- **SOURCE PASSAGE**:
• • •
A leaked version of a new US policy on making federal data public is circulating on Capitol Hill. The policy raises some interesting and difficult questions regarding federally funded STM data. How these questions will be resolved is far from clear.
The focus of the policy is the Data.gov website, which has been around for about two years. Data.gov lists and links to federal datasets and tools. It has several hundred thousand items, and most of the content is either statistical data or geospatial data. Not surprisingly, the census accounts for most of the former, while US Geological Survey (USGS) provides most of the latter, but every basic department and agency has put something in. This is because the Office of Management and Budget (OMB) directed that everyone put in at least three datasets, and no one wants to fight OMB. The department and agency listings are available online.
However, there is almost no STM research data in Data.gov, just a few bits and pieces. The Weather Service has some, such as past hurricane tracks, and Environmental Protection Agency (EPA) has some, but there is essentially almost nothing else. The National Institutes of Health (NIH), which accounts for half of the federal basic research budget, has no data in Data.gov. The National Science Foundation (NSF) only has statistical data from its science indicators group, and so it goes across the federal R&D community.
All this may now change because the draft data policy takes a new approach to feeding Data.gov. Now, every department and agency is directed to inventory all of its funded datasets and put them all into Data.gov to the extent practicable. This is basically a fundamental change from voluntary to mandatory inclusion and from “a few of your best” to “everything you have.”
It is far from clear how the STM agencies might respond to such a mandate. They have an enormous number of research datasets, in principle everything that has been federally funded. Most research generates data of some sort. Making it all publicly available would be a colossal task, would raise a host of administrative and legal issues, and would probably swamp Data.gov in the process. Moreover, some of these datasets are gigantic. The research communities have their own big pipe networks just to handle them. It is not clear how they can be made publicly available.
The draft policy seems to be oblivious to this monster issue. The concept of research data is not even mentioned. In fact, the definition of data is incredibly broad, it being simply “structured information” — which makes every sentence data. Only intelligence data is exempted.
• • •
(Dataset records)
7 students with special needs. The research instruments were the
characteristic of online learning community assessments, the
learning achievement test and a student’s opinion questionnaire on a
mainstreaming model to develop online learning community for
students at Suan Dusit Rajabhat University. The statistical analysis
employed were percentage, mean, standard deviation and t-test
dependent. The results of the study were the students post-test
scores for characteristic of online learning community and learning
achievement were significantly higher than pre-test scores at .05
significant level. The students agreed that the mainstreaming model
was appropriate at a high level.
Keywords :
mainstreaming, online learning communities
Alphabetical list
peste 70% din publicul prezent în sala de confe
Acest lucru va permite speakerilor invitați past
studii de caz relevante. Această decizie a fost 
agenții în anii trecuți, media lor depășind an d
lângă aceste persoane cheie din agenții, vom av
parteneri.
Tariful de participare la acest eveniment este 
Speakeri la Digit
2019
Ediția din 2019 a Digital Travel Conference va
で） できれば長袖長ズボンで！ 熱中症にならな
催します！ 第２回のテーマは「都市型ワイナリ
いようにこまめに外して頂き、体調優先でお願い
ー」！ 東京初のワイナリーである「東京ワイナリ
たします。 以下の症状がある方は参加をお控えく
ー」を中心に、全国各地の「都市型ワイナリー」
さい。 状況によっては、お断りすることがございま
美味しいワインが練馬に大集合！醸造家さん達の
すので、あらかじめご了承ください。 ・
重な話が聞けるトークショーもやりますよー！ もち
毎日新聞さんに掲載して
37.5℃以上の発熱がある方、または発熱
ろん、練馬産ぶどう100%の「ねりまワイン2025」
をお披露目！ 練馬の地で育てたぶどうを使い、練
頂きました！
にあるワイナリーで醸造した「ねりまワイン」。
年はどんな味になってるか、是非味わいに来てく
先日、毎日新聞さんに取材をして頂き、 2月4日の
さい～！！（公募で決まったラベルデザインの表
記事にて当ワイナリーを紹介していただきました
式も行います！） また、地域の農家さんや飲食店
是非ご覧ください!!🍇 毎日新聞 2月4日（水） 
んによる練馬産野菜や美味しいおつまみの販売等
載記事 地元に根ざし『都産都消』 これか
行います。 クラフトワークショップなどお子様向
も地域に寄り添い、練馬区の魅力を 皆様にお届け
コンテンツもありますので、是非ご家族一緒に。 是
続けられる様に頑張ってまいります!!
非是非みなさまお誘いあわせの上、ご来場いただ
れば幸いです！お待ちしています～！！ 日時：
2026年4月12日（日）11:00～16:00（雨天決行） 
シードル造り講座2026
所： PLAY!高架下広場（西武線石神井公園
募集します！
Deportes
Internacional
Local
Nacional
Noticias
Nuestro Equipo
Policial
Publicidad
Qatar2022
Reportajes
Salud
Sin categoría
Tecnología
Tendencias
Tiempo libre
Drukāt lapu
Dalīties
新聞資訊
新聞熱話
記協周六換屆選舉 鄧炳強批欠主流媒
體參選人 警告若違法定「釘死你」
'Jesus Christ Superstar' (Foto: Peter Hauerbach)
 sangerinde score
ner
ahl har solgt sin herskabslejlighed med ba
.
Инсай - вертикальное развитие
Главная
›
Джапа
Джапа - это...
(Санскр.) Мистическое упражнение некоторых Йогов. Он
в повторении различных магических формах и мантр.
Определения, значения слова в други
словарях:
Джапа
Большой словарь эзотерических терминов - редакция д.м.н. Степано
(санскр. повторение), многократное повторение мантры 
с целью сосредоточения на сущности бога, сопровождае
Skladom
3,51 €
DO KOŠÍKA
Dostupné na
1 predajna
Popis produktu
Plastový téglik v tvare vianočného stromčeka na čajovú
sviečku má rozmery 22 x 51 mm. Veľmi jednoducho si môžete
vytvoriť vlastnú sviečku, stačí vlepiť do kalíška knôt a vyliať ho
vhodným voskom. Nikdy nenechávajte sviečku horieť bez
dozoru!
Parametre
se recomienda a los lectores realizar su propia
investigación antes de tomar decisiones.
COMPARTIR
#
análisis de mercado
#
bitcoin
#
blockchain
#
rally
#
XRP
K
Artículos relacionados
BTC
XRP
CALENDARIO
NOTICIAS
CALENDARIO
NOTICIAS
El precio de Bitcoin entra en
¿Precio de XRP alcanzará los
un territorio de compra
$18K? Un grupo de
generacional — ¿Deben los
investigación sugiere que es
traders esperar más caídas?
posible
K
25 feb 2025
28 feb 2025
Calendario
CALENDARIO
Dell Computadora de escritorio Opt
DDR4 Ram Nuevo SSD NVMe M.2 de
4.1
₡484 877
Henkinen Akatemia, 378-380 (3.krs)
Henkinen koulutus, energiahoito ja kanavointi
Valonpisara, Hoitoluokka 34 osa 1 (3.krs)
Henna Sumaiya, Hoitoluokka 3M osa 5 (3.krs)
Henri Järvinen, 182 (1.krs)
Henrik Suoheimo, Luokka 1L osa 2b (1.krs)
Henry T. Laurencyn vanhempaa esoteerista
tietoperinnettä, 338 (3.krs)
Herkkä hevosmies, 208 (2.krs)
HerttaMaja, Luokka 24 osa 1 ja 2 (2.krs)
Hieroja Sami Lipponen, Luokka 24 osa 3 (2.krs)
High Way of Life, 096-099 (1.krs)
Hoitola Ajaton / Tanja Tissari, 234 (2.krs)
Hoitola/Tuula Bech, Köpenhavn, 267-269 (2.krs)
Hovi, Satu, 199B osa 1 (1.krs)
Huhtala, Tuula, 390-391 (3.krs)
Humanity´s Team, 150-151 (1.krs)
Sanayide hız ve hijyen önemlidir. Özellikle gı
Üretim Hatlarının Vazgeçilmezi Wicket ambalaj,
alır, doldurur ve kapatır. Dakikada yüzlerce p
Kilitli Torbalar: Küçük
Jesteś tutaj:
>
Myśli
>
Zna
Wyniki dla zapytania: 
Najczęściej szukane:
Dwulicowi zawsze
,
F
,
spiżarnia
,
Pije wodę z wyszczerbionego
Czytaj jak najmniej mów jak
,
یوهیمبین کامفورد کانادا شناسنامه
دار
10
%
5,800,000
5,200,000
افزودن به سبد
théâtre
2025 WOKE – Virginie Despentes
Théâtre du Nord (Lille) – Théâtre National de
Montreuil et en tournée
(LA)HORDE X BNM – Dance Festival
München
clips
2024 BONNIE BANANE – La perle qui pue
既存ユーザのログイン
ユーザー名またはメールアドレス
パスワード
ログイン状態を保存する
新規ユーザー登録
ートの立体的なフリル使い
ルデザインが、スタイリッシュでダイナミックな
• • •
- **TASKS AND EXERCISES**:
1) Rewrite everything from "It is far from" down to "made publicly available." in the passage on the federal data policy, replacing "colossal" with "massive".
2) According to the passage on the federal data policy, what share of the federal basic research budget does the National Institutes of Health account for?
3) List every organization in the passage on the federal data policy whose abbreviation is given in parentheses, with that abbreviation.

- **SOLUTIONS BY TASK**:
1)
It is far from clear how the STM agencies might respond to such a mandate. They have an enormous number of research datasets, in principle everything that has been federally funded. Most research generates data of some sort. Making it all publicly available would be a massive task, would raise a host of administrative and legal issues, and would probably swamp Data.gov in the process. Moreover, some of these datasets are gigantic. The research communities have their own big pipe networks just to handle them. It is not clear how they can be made publicly available.

2) Half of it.

3)
US Geological Survey (USGS)
Office of Management and Budget (OMB)
Environmental Protection Agency (EPA)
National Institutes of Health (NIH)
National Science Foundation (NSF)